Each week, OMRF President Dr. Stephen Prescott opens “Adam’s Journal” to answer a medical question from OMRF Senior Vice President and General Counsel Adam Cohen.
Like many, I was shocked and saddened by the death of actor Chadwick Boseman, who played the Black Panther and such icons as Jackie Robinson and Thurgood Marshall. I was especially surprised to learn he died of colon cancer.
I thought this was an older person’s disease. But Boseman was 43. Has something about colon cancer changed?
Dr. Prescott Prescribes
Despite its reputation as a disease that strikes in later years (think Ruth Bader Ginsburg, who’s been living with the disease since she was 65), colon cancer affects people of all ages. It is the second-leading killer among cancers in the U.S. And, according to the American Cancer Society, cases have been rising recently about 2% a year for people under 50.
Researchers can’t point to a single variable behind this rise, but obesity, diabetes, smoking and a genetic predisposition may account for a portion of this increase. Still, many develop colon cancer without any of these risk factors.
According to media accounts, Boseman was first diagnosed with an advanced form of the disease (stage 3) in 2016. In colon cancer, as with many cancers, when you detect the disease can matter a great deal. The earlier this happens, the better prospects for treatment and survival.

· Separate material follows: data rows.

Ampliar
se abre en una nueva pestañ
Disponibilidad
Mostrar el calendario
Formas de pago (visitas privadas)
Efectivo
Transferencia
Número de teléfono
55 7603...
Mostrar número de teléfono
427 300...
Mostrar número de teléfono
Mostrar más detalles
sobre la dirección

The primary symptom of colon cancer — bleeding from the rectum — can be embarrassing. Young people especially often can be disinclined to acknowledge it if it’s happening. The problem can be compounded by doctors, who might chalk bleeding up to factors like stress or hemorrhoids in younger patients.
That’s why the ACS recommends beginning regular screening at age 45. (Some guidelines still say 50.) If you have a family history, the ACS counsels earlier, either at 40 or 10 years before your relative was diagnosed, whichever is sooner.
While stool tests are improving, colonoscopy still represents the most effective screening method, especially because it can detect precancerous polyps.
ACS officials say the five-year survival rate for young people with early stage colon cancer is 94%. That figure drops precipitously for those with late stages of the disease. That means vigilance can spell the difference between life and death.